Freitag, 15. Juni 2012

Ich näh mir nen Wolf - ähh Quilt

Mein letzter Post hats angekündigt: Ich nähe gerade einen Quilt. Und da ich es hasse, Dinge liegen zu lassen, kam mir mein Virus gerade so gar nicht recht. Ein großer Berg Taschentücher, Halstabletten und Wohlfühltees standen die letzten Tage zwischen mir und meinem Großprojekt. Und es schien ständig zu rufen: "Mach weiter, mach weiter". Von mir kam als Antwort ein müdes Schnief und Schnupf und ein noch tieferes In-die-Kissen-gekuschel. Jetzt tritt der Hatschivirus den Rückzug an und macht den Weg frei für einen ganz anderen - den Nähvirus. Den kenn ich schon und weiß was ich da machen muss - Handwerkszeug schnappen und loslegen.
Mein Quilt wartet auf seine Vollendung und den gloreichen Einzug in Mokels heilige Bauklotz- und Platikbaggerhallen.

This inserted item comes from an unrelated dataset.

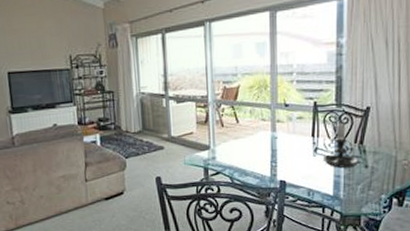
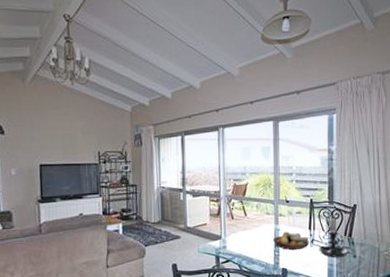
fruit bowl: none [270,139,313,161] -> present [273,231,310,251]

Es ist mein erster Quilt. Naja rein technisch nicht so ganz. Da liegt so ein quadratisch-praktisch und eigentlich ganz gutes Ding in gelb-grün auf unserem Wohnzimmersofa. Das hab ich vor Jahren genäht. Damals noch unter der Begrifflichkeit "Decke aus Stoffresten" und ohne Beachtung der offiziellen Quiltnäh- und -zuschneidregeln. Es gab nur eine Vorgabe: die Decke sollte möglichst nur zweifarbig und aus möglichst großen Quadraten bestehen - damit ich nicht so viel Arbeit habe.
Mein aktueller Quilt läuft auch unter der offiziellen Begrifflichkeit "Quilt" - also auch mit möglichst vielen Farben, möglichst kleinen Quadraten und möglichst viel Arbeit.

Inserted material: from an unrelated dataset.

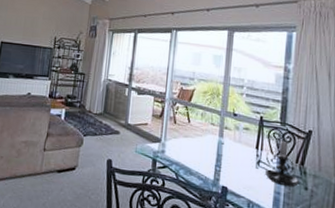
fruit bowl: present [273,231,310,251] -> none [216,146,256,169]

Dazu habe ich mir eine Vorlage aus meinem aktuellen Lieblingsquiltbuch Hier ausgesucht(Ist allerdings auch das einzige, das ich habe. Aber hätte ich mehrere, wär das bestimmt mein Liebstes).
Da es für Morkel ist, habe ich mir als Hauptfarben Blau- und Grüntöne und als Kontrast Rot ausgesucht. Die nächsten Posts werde ich beschreiben, wie es mit meinem Projekt so voran geht und welche Tücken es so gibt. Die hab ich nämlich schon entdeckt.